Is it just me, or is my Spam folder in my e-mail just a haven for all sorts of ways to increase sexual function?  Two and two.

Now we're in the home stretch of the clothing event.  This is where we finally convince Friend A to let the fashion experts guide him.  Of course, it's all been an act this entire time.  Friend A does not dress great in the terms of the fashion experts, but he is moderately civilized.  His socks match not only his pants and shoes, but each other.  That is the height of fashion.

They spend a lavish amount of money on his coiffure as well!  Perhaps they bring an old lover to the set to show her what she could have had if she'd only taken him on a shallow reality show!  As if Friend A would want someone so shallow!  He is a trend-setter!  He is stardust!  He has moxie!  Plaid moxie!  Two kinds of plaid moxie!  At the same time!  What a taste-maker he is now!  Even the simplest of sentences in this paragraph deserves an exclamation mark!

By now the hosts are just going gaga over their own awesomeness.  The awesometer can only go so far to the right before it swings back around, pendulum-style, to the other end of the, well, pendulum.  The hosts collapse into gibbering puddles of drool, and the end credits roll as the episode is entered into the annals as easily one of the Top Seventeen Episodes of "What Not to Wear."  Even I'm starting to buy into the hype.  And, hey, I'm the same size as Friend A so I get to wear all that expensive crap he got for being on the show.
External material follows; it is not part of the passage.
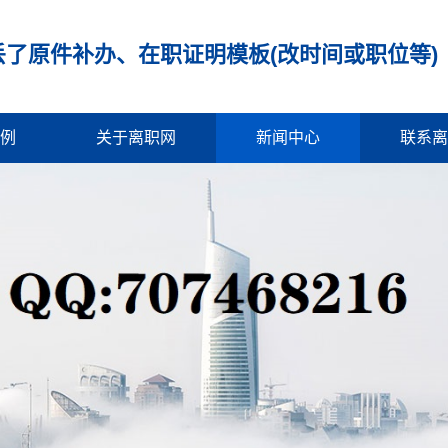
了原件补办、在职证明模板(改时间或职位等)
例
关于离职网
新闻中心
联系离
Didn't see that coming, did you, Friend A?

There would be a huge promotional package for the upcoming season.  My friend would be prominently featured on it.  Even I would make it into a few cut scenes in the commercials.  We'd be minor celebrities.

And that's when the show would get canceled.

Well, maybe there's a Hoarders spin-off to yet bamboozle myself into.

1 comment:

  1. Alright, so apparently your blog inspires me to plunk horrible truths about myself into the blogosphere.

    I love What Not to Wear.

    Ug. I said it. Really now. I should be sleeping but instead I'm telling random people -and you, John- secrets better left unsaid.

    The reason it is extra terrible is that I tout myself as anti-TV. Philosophically speaking, I am. Progress not perfection, eh? (to be fair I don't make sure to watch - but I'll get sucked in if it's on and I'm in the room)

    Anyhow, the real gem here - the real fame to be had - is in a show hosted by you that does what you promise to do to friend A but do it for people all over the nation, "go to the thrift store or rummage through dumpsters or hit up FreeCycle and look for the most ill-fitting clothes possible. There would be conflicting patterns, multiple, layered plaids, and the like." Maybe you could call it What to Wear.

    The folks who'd been dressed down on your show to become divine ragamuffins would get nominated to go to Stacy and Clinton's (that's their names) show and become all fancied up. Then the ones coming out of their show would be nominated for yours for being way too fancy for their guttersnipe friends.

    It'd be like the Sneeches! You know when McBean comes to town?

    "Off again! On again! In again! Out again!
    Through the machines they raced round and about again,

    Changing their stars every minute or two. They kept paying money.
    They kept running through until the [ragamuffin] nor the [fancy-pants] knew
    Whether this one was that one or that one was this one. Or which one
    Was what one or what one was who."